Our cardiologist referred us to two cardiac surgeons in Salt Lake City and Boise, respectively. The Boise doctor is in our insurance's physician network, so we were leaning that way, then the Boise surgeon got a hold of Chris right away and scheduled a face time consultation for Sunday afternoon. Yesterday, Chris and I sat on our bed with Chris' iPhone and had an hour-plus long conversation with the surgeon in Boise. We talked about football and food, our families and our time commitments, and of course, Chris' heart, and in the end, Chris and I both felt really good about literally putting Chris' life in this man's hands.
We decided to schedule the surgery for September 17th-- far enough away for us to get our ducks in a row, but close enough that the doctor and Chris feel comfortable. The surgeon referred us to this site for a great explanation on what will happen during the surgery. The only part that really freaks me out is that Chris' heart will be stopped and his lung will be collapsed while the surgery is being performed. If I don't think about that too much, I feel confident that this operation is going to be a really good thing for Chris. The surgeon is really excited to work on someone so young-- he said that he feels like he will make Chris into a new man.

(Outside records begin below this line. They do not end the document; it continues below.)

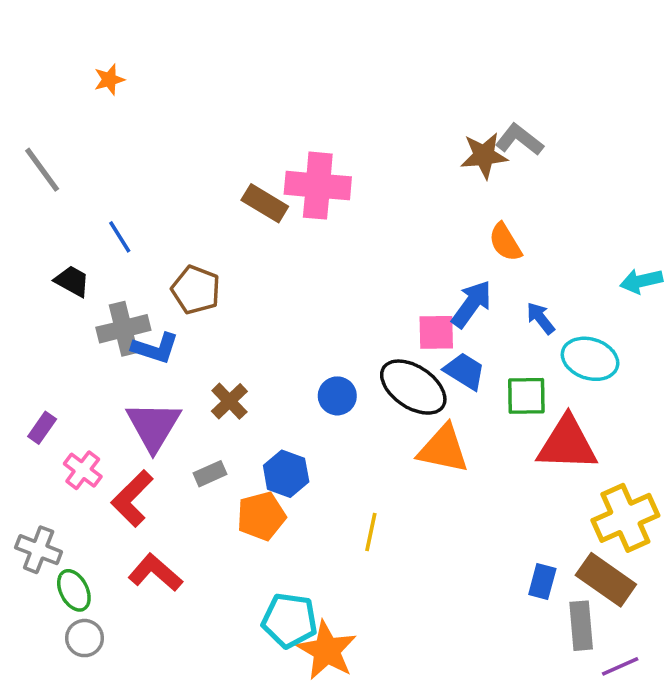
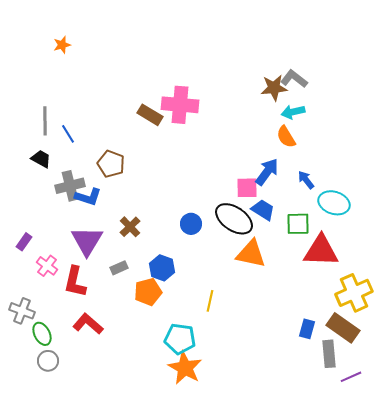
gray line: (42, 170) -> (45, 121), moved, turned 36
cyan arrow: (641, 281) -> (293, 112), moved
red L-shape: (132, 498) -> (75, 282), turned -32
cyan pentagon: (290, 620) -> (180, 339), moved

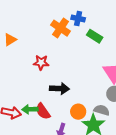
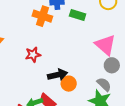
gray semicircle: (102, 110) -> (104, 84), turned 42
orange circle: (78, 112) -> (69, 84), moved

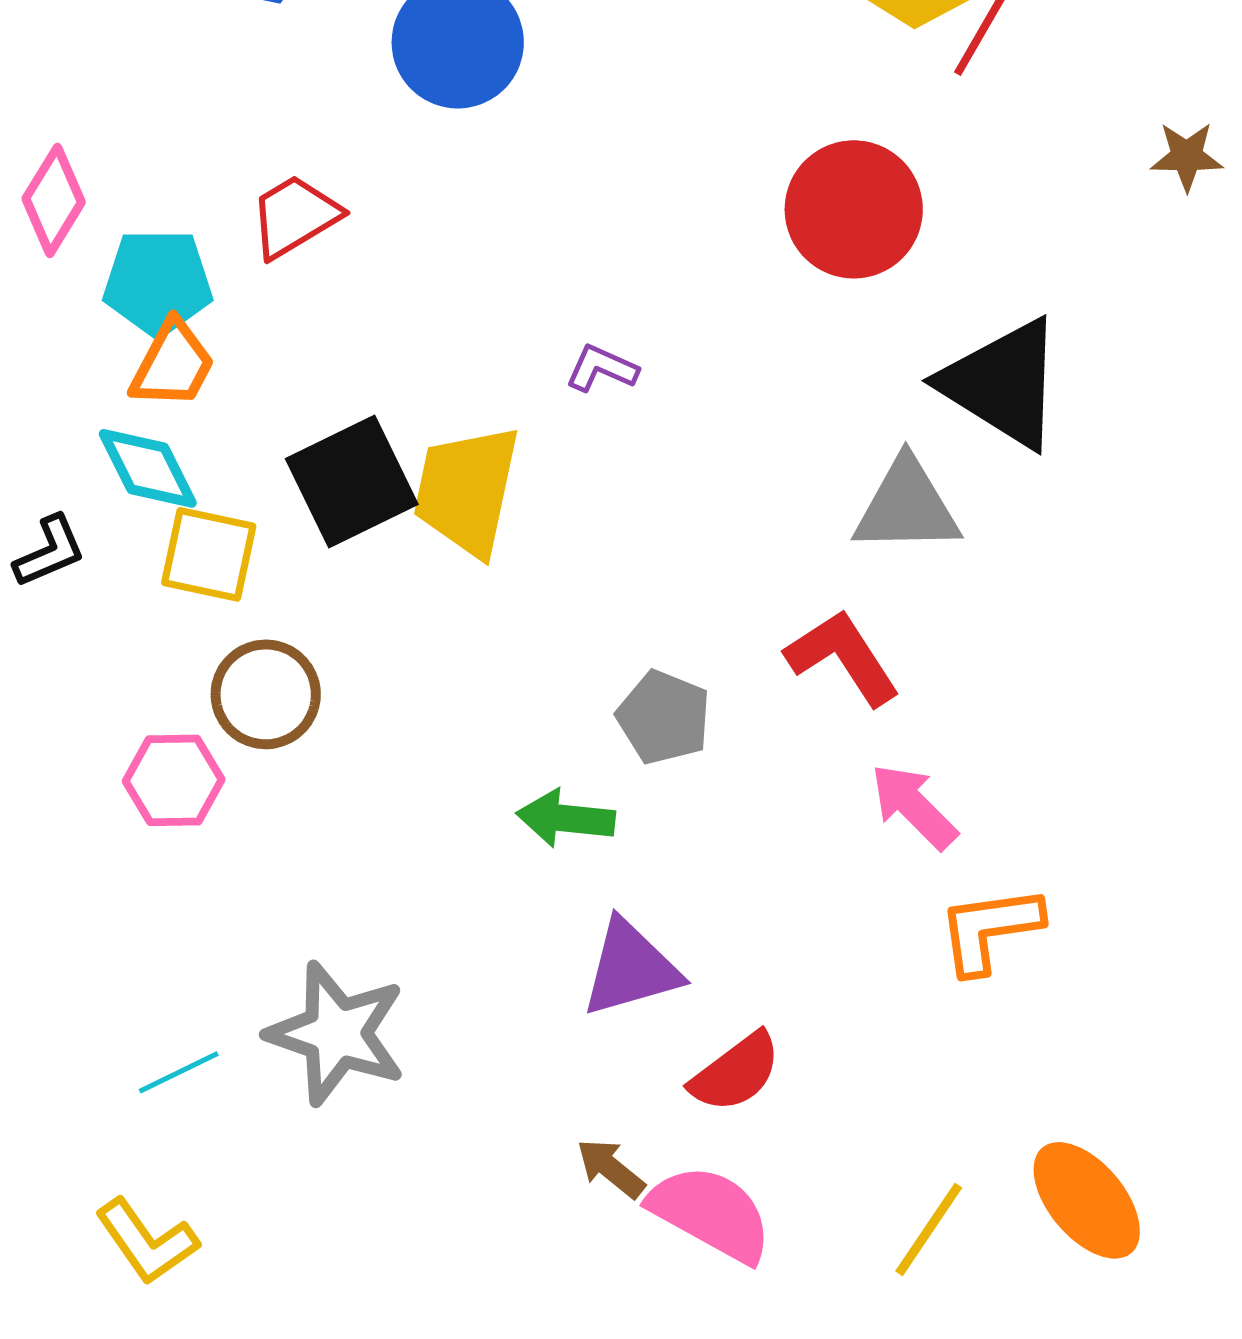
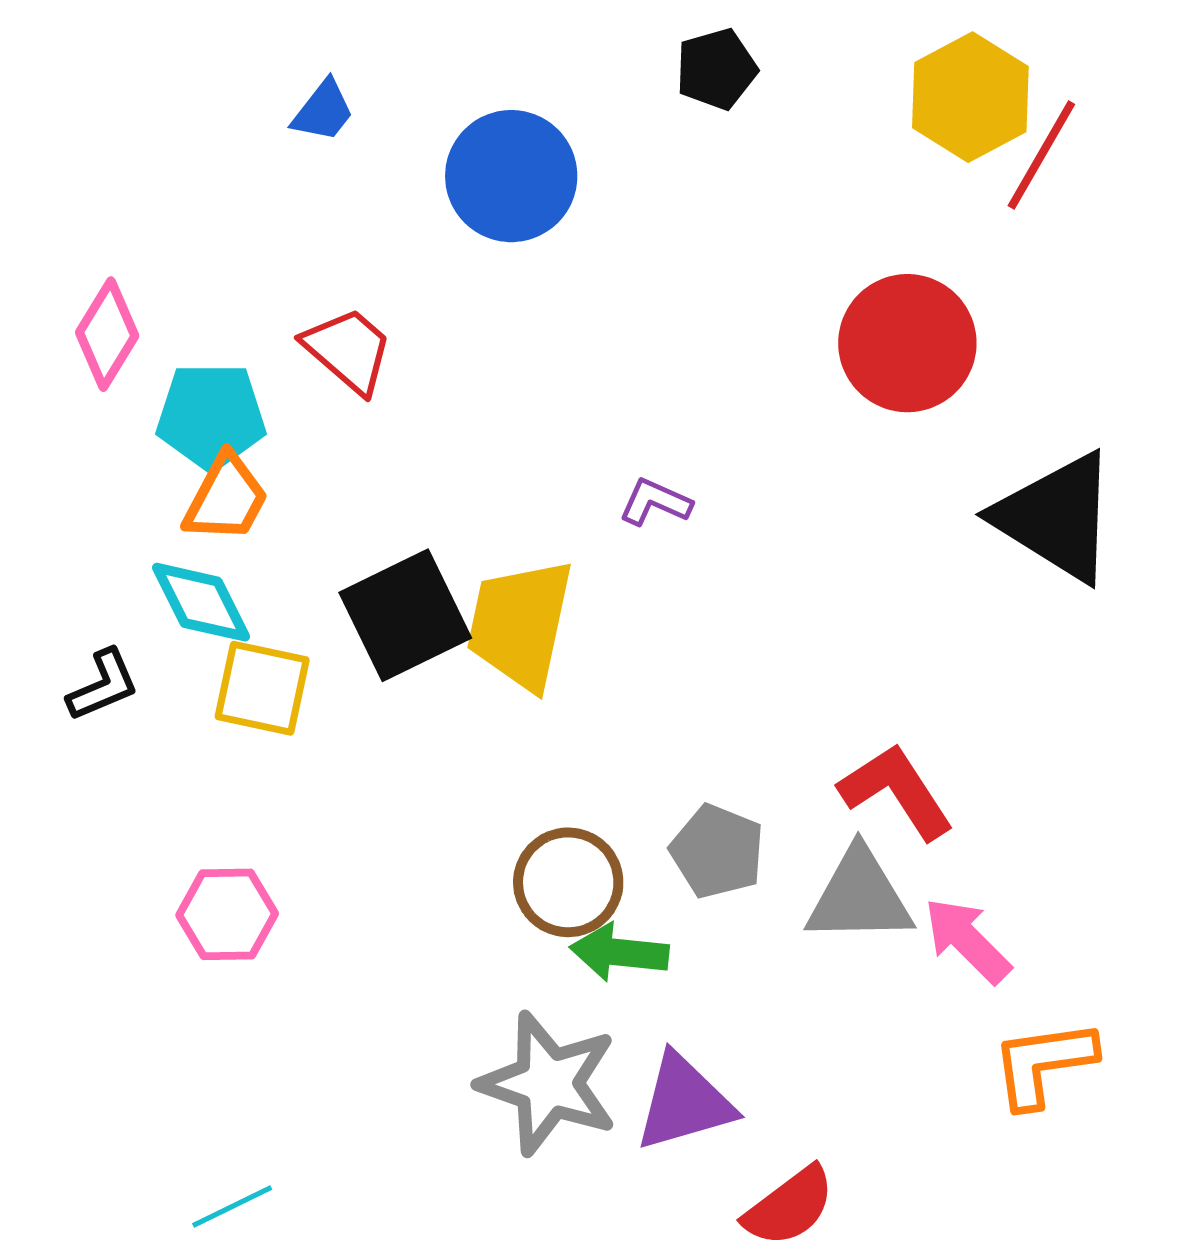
red trapezoid: (295, 216) -> (348, 350), turned 72
gray triangle: (907, 506) -> (859, 896), moved
brown circle: (266, 694) -> (568, 882), moved
gray star: (337, 1033) -> (548, 1083), moved

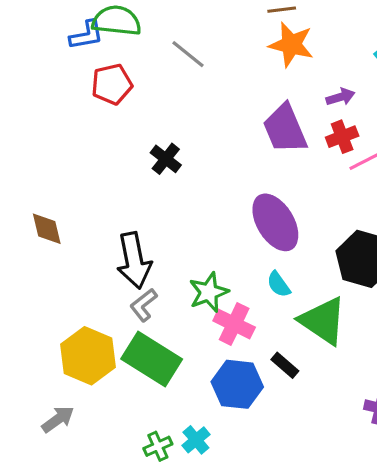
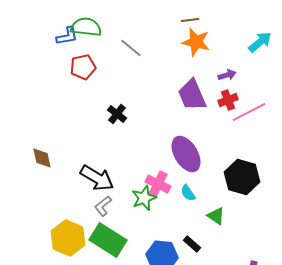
black arrow: (134, 260) -> (97, 178), turned -48
green triangle: (323, 321) -> (216, 216), size x0.6
pink cross: (234, 324) -> (158, 184), moved

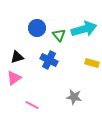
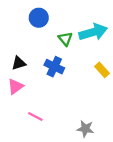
blue circle: (37, 28) -> (39, 18), moved
yellow rectangle: (92, 63) -> (102, 70), turned 32
gray star: (74, 97) -> (85, 129), moved

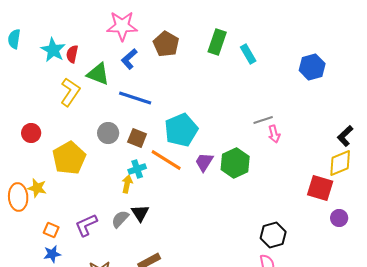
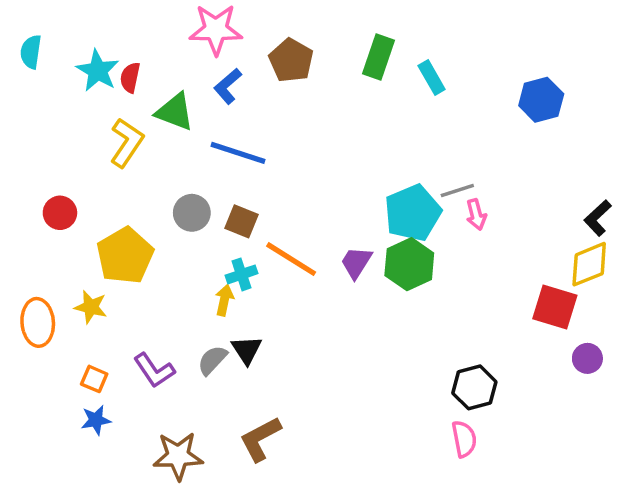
cyan pentagon: (181, 130) -> (413, 213), moved
yellow star: (37, 188) -> (91, 307), moved
purple L-shape: (86, 225) -> (154, 370), turned -100

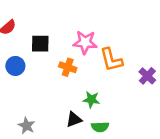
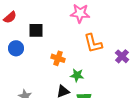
pink star: (85, 42) -> (80, 13), moved
orange cross: (68, 67) -> (58, 58), moved

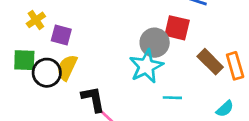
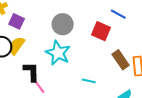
gray circle: (155, 43) -> (63, 24), moved
cyan star: (146, 66) -> (58, 53), moved, turned -30

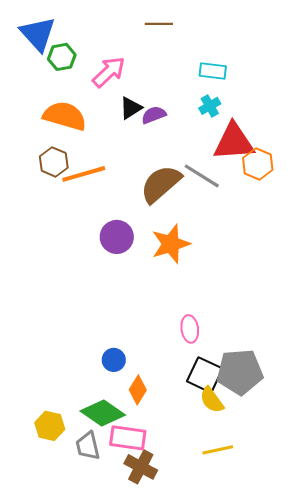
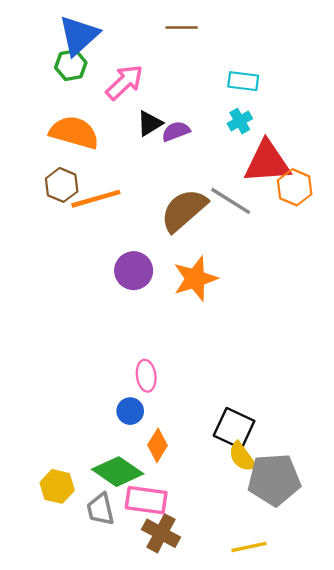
blue triangle: (38, 34) -> (79, 35), moved, turned 30
pink ellipse: (190, 329) -> (146, 376), moved
gray pentagon: (240, 372) -> (274, 480), moved
yellow line: (218, 450) -> (249, 547), moved

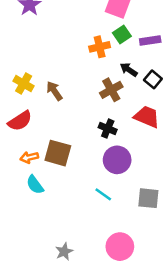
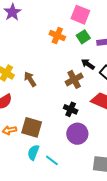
orange cross: (100, 47) -> (57, 36), moved, turned 35
cyan semicircle: (35, 185) -> (33, 152), moved, turned 56
cyan line: (103, 194) -> (52, 160), moved

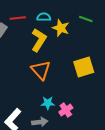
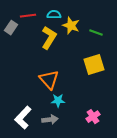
green line: (86, 19) -> (96, 33), moved
orange triangle: (41, 70) -> (49, 80), moved
pink cross: (66, 110) -> (93, 117), moved

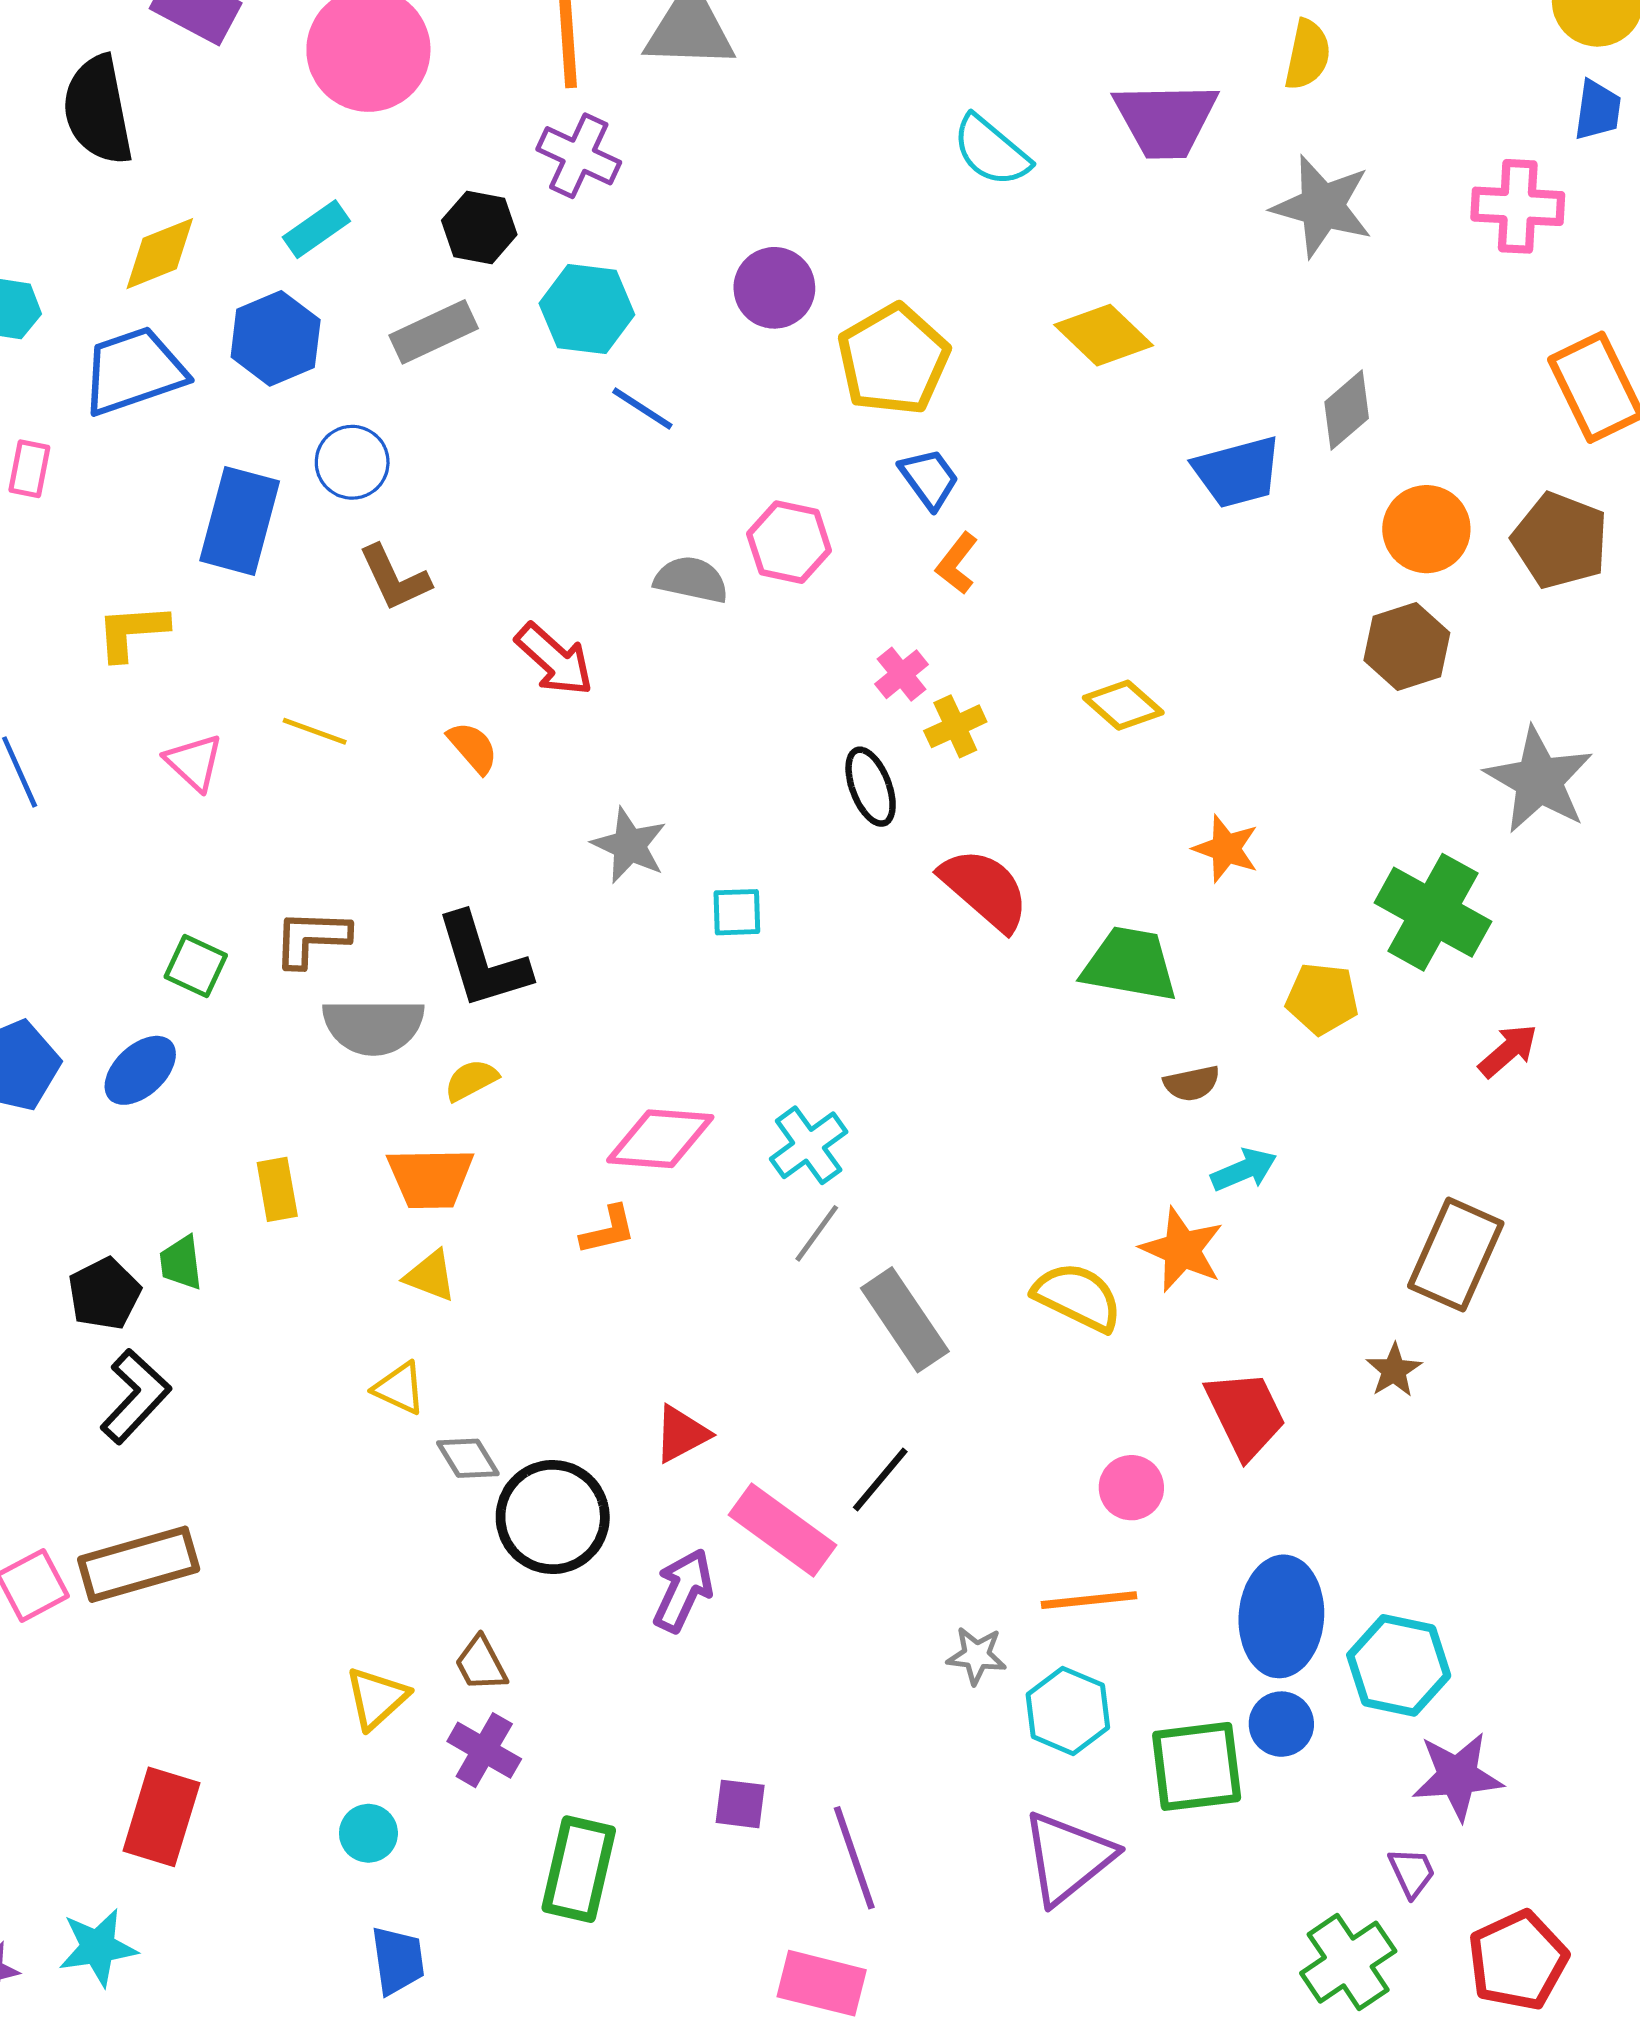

Through this whole thing, I can't help but feel extremely grateful. The fact that Chris' condition has probably been around for a long time, but it wasn't heard until what our surgeon called "the keen ear" of our friend is kind of amazing. The thoracotomy procedure wasn't even really around ten years ago, and it has only been perfected and practiced regularly in the last few years. Being able to have a face-to-face conversation with a surgeon more than five hours away is incredible, and being able to meet and see him in that setting was so reassuring.
Additionally, we are in a position with our family life and finances that taking a few weeks off for this procedure is going to work out better than it would have a year ago or a year from now. Chris' mom has agreed to come and stay with the kids while Chris and I are in Boise, and we're so grateful that she is willing and able to help us. My family is here in Idaho Falls and will be available to help us during the recovery period as well. And of course, the fact that we "caught it now," before Chris suffers any major symptoms or his condition worsens is a huge blessing.
So, now I know what a mitral valve is. Heart disease on a 36-year-old sounds scary, but the more we understand and learn about it, and how to fix it, the more confident we are that we're doing the right thing. All in all, we're going to be okay-- maybe even better than okay-- and I can get back to my metaphorical hearts.